When Norman’s sister Lally lands on Jesse’s doorstep with an urgent request, Norman’s absence becomes even more profound. Add to Jesse’s grief and confusion a conspiracy-theorist neighbor, a strange man following him, and suspicions that he may have had a hand in Norman’s disappearance, and Jesse starts to crack under the pressure. With his husband missing and the world closing in, all eyes are on Jesse. Before he can understand how Norman could leave it all behind, Jesse must confront what it means to stay.

In Take Me With You, Steven Rowley brings his resonant wit and emotional insight to an epic love story—an exploration of the forces that draw two people into the same orbit and the gravity that threatens to pull them apart.

I RECEIVED A DRC FROM THE PUBLISHER VIA NETGALLEY. THANK YOU.

My Review
: Being left as a subject for comedy makes more sense to me now that I've left and been left often enough to really *get* why people leave. Jesse and Norman, after a lifetime together, are...ordinary. They don't have the most exciting life but they're...contented. A perfect meet-cute sets them off on a long voyage of comfortable ordinariness. The voyage ends when Norman debarks their cruise ship in a spectacular way.

What follows is Jesse's journey through grief. Where'd he go...why'd he go...is he coming back....

Reckoning up a lifetime's happy domesticity in the ruins of abandonment shouldn't be funny. Often enough it's not. Often enough it is...this is Steven Rowley, after all...but it's muted, it's in the brightly lit pastels of these men's Joshua Tree homeplace. I got to the ending and thought, "if anyone says 'don't panic' I will riot" but no, no indeed, just a very endearing flashback and some rollerblades.

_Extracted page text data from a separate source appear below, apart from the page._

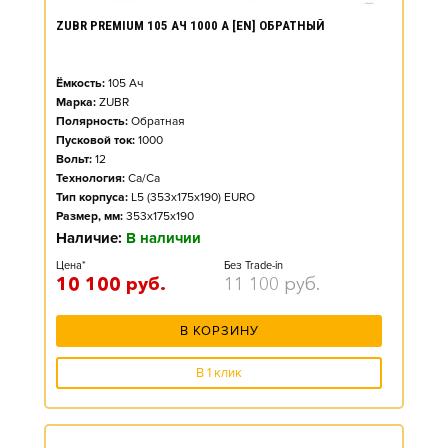
ZUBR PREMIUM 105 АЧ 1000 А [EN] ОБРАТНЫЙ
Ёмкость:
105
Ач
Марка:
ZUBR
Полярность:
Обратная
Пусковой ток:
1000
Вольт:
12
Технология:
Ca/Ca
Тип корпуса:
L5 (353x175x190) EURO
Размер, мм:
353x175x190
Наличие:
В наличии
Цена*
Без Trade-in
10 100
руб.
11 100
руб.
В КОРЗИНУ
В 1 клик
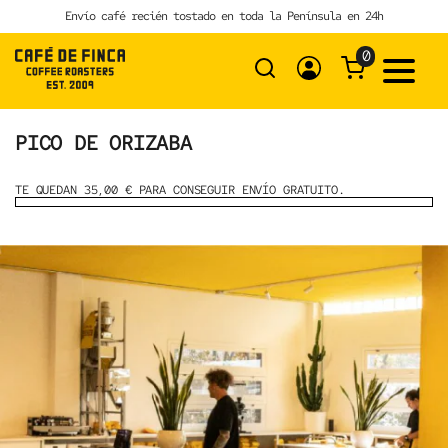
Skip
Envío café recién tostado en toda la Península en 24h
to
content
0
PICO DE ORIZABA
TE QUEDAN 35,00 € PARA CONSEGUIR ENVÍO GRATUITO.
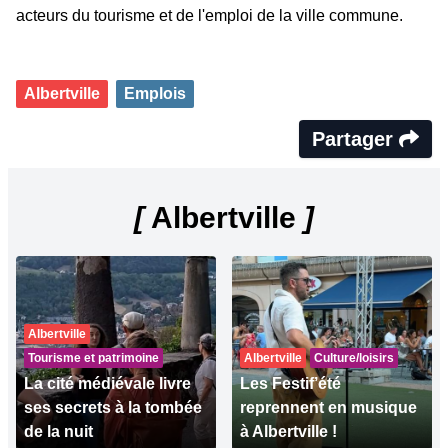
acteurs du tourisme et de l'emploi de la ville commune.
Albertville
Emplois
Partager
[
Albertville
]
Albertville
Tourisme et patrimoine
Albertville
Culture/loisirs
La cité médiévale livre
Les Festif’été
ses secrets à la tombée
reprennent en musique
de la nuit
à Albertville !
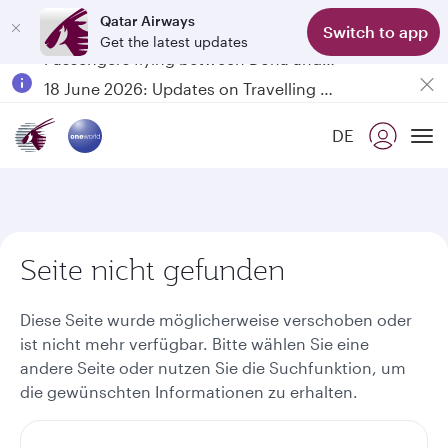
Qatar Airways
Switch to app
Get the latest updates
Passengers flying between Doha and Auckland on QR914 and QR915
18 June 2026: Updates on Travelling with Power Banks
6 August 2026: Qatar Airways flight resumption to Bahrain (BAH), Erbil (EBL), and Kuwait (KWI)
DE
Qatar Airways Expands Global Network to over 160 Destinations
To
Seite nicht gefunden
Diese Seite wurde möglicherweise verschoben oder
ist nicht mehr verfügbar. Bitte wählen Sie eine
andere Seite oder nutzen Sie die Suchfunktion, um
die gewünschten Informationen zu erhalten.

It's not the same as Author Rowley has given us in tje past, it's maybe not his tippy-top form, at least for my taste; but I am happier, I am more at one with my contentment than I was before I read it.

I call that an excellent return on time invested.

++++++++++++++++++++++++++++++++++++++++++++++++++++++++++++++++


THE DOGS OF VENICE
STEVEN ROWLEY

G.P. Putnam's Sons (non-affiliate Bookshop.org link)
$9.99 ebok, available now

Rating: 4* of five

The Publisher Says: From the New York Times bestselling author of The Celebrants and The Guncle, a heartwarming story about finding oneself in one of the most romantic cities on Earth.

After months of planning a romantic holiday getaway in Venice, Paul is blindsided when his five-year marriage suddenly unravels. Fueled by heartbreak, Paul endeavors to take the trip alone.

Soon after arriving in Italy, he notices a small, scruffy, self-assured dog trotting alongside a canal with the confidence he so desperately wants for himself. When their paths cross again, Paul feels compelled to learn how his new four-legged friend thrives on his own. Amid the food, sights, and welcoming people of Venice, Paul’s journey culminates in a magical encounter that leads him to feel real connection—to a dog, to a foreign city and, most importantly, to himself.

Capturing Steven Rowley's signature wit, insight, and indelible characters, The Dogs of Venice offers another timeless story of love lost, and independence found—a holiday tonic for the soul.

I RECEIVED A DRC FROM THE PUBLISHER VIA NETGALLEY. THANK YOU.

My Review
: What an awful December Paul is having: the collapse of his love; the need to hide from his lovely supportive friends while the wounds that Christastime-dealt betrayal gave flensed him to the bone start to heal; because let's be so real here...he has to go on the not-romantic-anymore trip to Venice that he planned to take with Darren, the now-ex, at a some expense so he's not around as Darren moves out, which...acceptable. He's rented a cool apartment though it turns out his landlady's got zero English and this presents some amusing miscommunications.

Also, as ways to re-enter singlehood go, a trip to Venice is fire. Most romantic sinking ruin since Atlantis, plus hot Italian guys? Sign me up for the broken-heart tour. Paul even succumbs to the sensualty of Venice by having a fling. I was glad it was just that, a fling, and at the end of the story Paul takes home some lonely introspective walks with one of Venice's stray dogs, some fairly basic grief-processing that gave me very mild hope for his post-Darren future, and a real sadness that there's such a homeless-hound problem in Venice.

I don't think this is peak Rowley, but I do think it was 93 minutes very well spent. It took me away from my deeply grouchy mood that's hung over since yesterday. For that alone, I'd give it four stars; it deserves them more for the way a slightly co-dependent man starts facing up to the cost of couplehood über alles and starting out on the path of learning how much alone gives and how little loneliness is actually in it.